Monday, April 27, 2009

Two Kinds of Adaptations: First Time and The Raven & Other Poems

Rob reviews a couple of recent releases from NBM, both of which feature artists adapting stories from a single writer. THE RAVEN AND OTHER POEMS is illustrated by Gahan Wilson, while FIRST TIME is an erotica anthology featuring a host of artists interpreting the stories of Sibylline.

I always thought that CLASSICS ILLUSTRATED was a truly odd duck in the world of comics. They essentially mangled works of literature, paring it down to a more palatable length and getting industry hacks to illustrate them. That approach changed with the 90s revival and current reprinting and expansion of same by Papercutz, a division of NBM. These comics use high production values and try to match artists with subject matter that seems right up their alley.

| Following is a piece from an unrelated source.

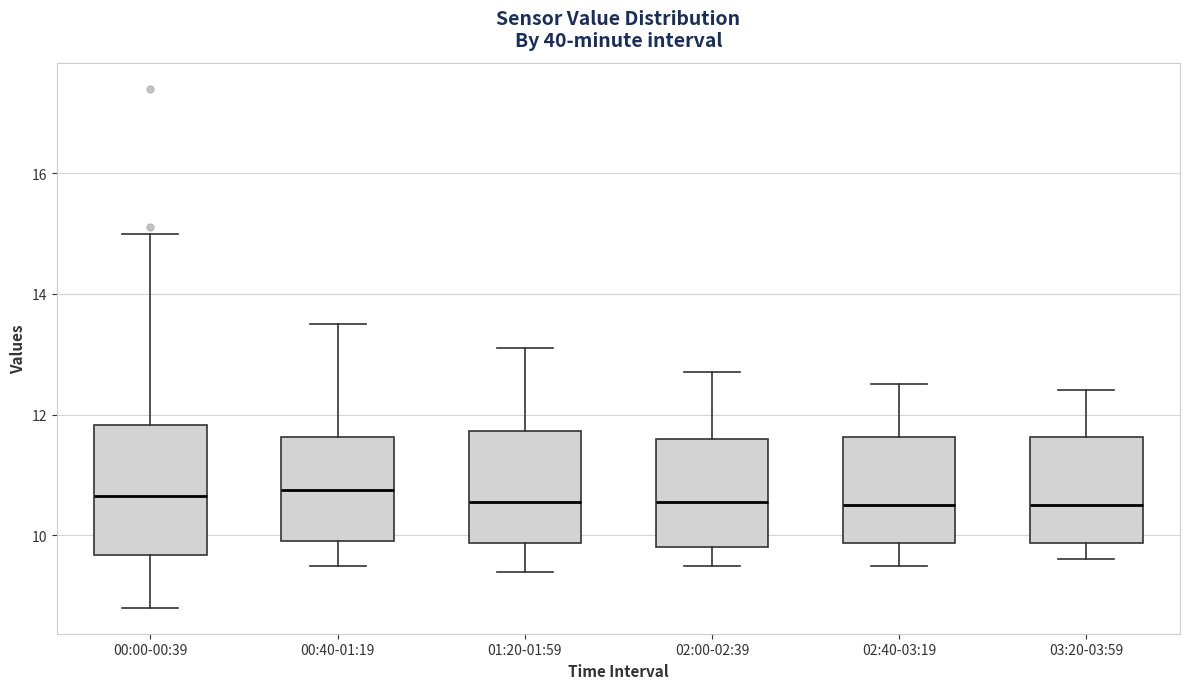

Which box is the tallest, from its lower edge to its upper edge?

00:00-00:39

In the case of illustrating THE RAVEN AND OTHER POEMS, legendary NEW YORKER cartoonist Gahan Wilson could not have been a better choice. It's important to note that this volume is not a comic, but rather a series of poems with accompanying illustrations. The illustrations are subservient to and not in concert with the text, but nonetheless echo the sheer obsessive passion of Edgar Allan Poe.

Wilson manages to create a vibratory quality in his line by combining a lot of loopy lines that leave a lot of space with dense cross-hatching. The way he constructs his figures is fascinating, piling on geometric shapes that add up to characters. His proficiency in depicting the morbid made him an ideal match for Poe, but there's also a playfulness to his line, a sense of whimsy, that also fits in with Poe's lilting verses and sharp wit. While the illustrations for the titular poem were appropriately gloomy, the real show-stopper here was what Wilson did for the poem "The Conqueror Worm". This apocalyptic, gruesome poem feels like a predecessor to HP Lovecraft's stories, and Wilson's grotesque stylings live up to Poe's decriptions. Fans of either Poe or Wilson should seek this book out, even if Wilson declined to really attempt to adapt it to comics form.

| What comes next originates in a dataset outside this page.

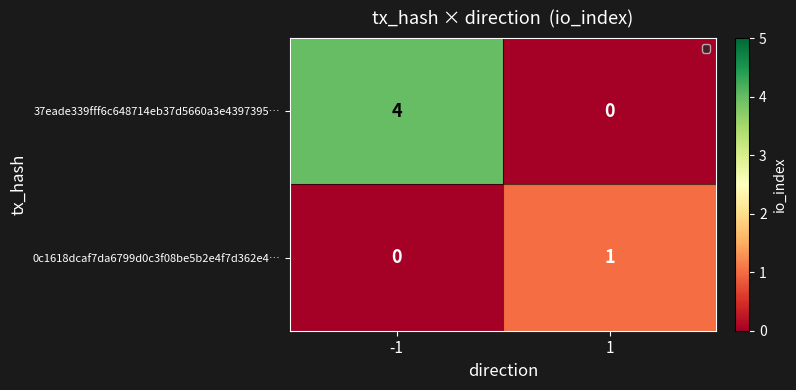

What is the difference between the maximum and minimum values in the 37eade339fff6c648714eb37d5660a3e4397395… series?

4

Adapting erotica into comics form has mostly resulted in predictably inane narratives and/or art that that failed to arouse. Of course, the line between pornography and erotica is as nebulous as the very definition of porn itself. The anthology FIRST TIME valiantly tries to fly under the banner of erotica as its concept surrounds stories fleshing out first experiences with various aspects of sexuality. The writer, Sybilline, is a woman who wrote each story from a woman's perspective, in a further attempt to subvert the usually male-centric nature of porn.

The results were decidedly mixed, both in terms of narrative and arousal. While the concept of "first time" was clever, the stories themselves were remarkably predictable, even when a deliberate twist was thrown in. For example, the story about a woman "meeting" a man in a bar who was actually her husband lacked any sense of mystery. Some of the more light-hearted stories (like a woman buying her first dildo) weren't actually funny, just inane. The dialogue didn't help matters in most of the stories, especially those that tilted more towards accounts of specific sexual acts rather than fleshing out actual characters.

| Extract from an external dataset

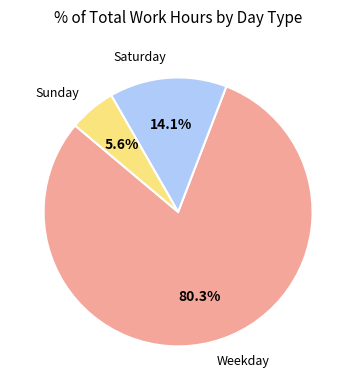

Is there a majority slice in this chart?

Yes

A notable exception was "1 + 1", a story about a woman's first lesbian experience. The cartoony art by Virginia Augustin was sharp and angular, adding an air of whimsy to what would turn out to be a sad story. While the "twist" of her one-night-stand being a woman was telegraphed, the way the affair turned out added a downbeat tone to a book mostly about fulfillment. In terms of pure sex appeal, the story "2 + 1", about a woman's first threesome, was the most visceral in its visual approach. Sometimes this was a bit much (like the depiction of the first kiss), but artist Vince's relentless commitment to details both explicit and decorative made the otherwise standard story a success.

The book's best story was a silent one adapted by Dave McKean. An anthology of this sort consisting entirely of silent stories might have been considerably more powerful, given the eye-popping quality of what McKean did here. It's about a man masturbating to an x-rated film on TV, his wife discovering him and seducing him, and the not-so-shocking ending where she turns on the film herself. McKean switches back and forth between a distorted photorealist style for the film and a sort of cubist/futurist take on the couple. This approach is the best in representing the kinetic qualities of sex in the entire book, as opposed to a series of still drawings.

Overall, the book feels a bit betwixt and between. The characters are well-developed enough for us to care about their sexual escapades. The stories are mostly not whimsical enough to get us to laugh with the characters as they get into sexual situations. The imagery, with the exception of McKean, is mostly the sort of stuff we've seen in other places. While the feminine perspective in narration was appreciated, it didn't seem to say much that hasn't been done in other volumes of erotica. Hopefully, if there are future volumes, they'll let the artists pursue newer avenues of representation regarding sex and won't worry about if the results are truly "erotic" or not.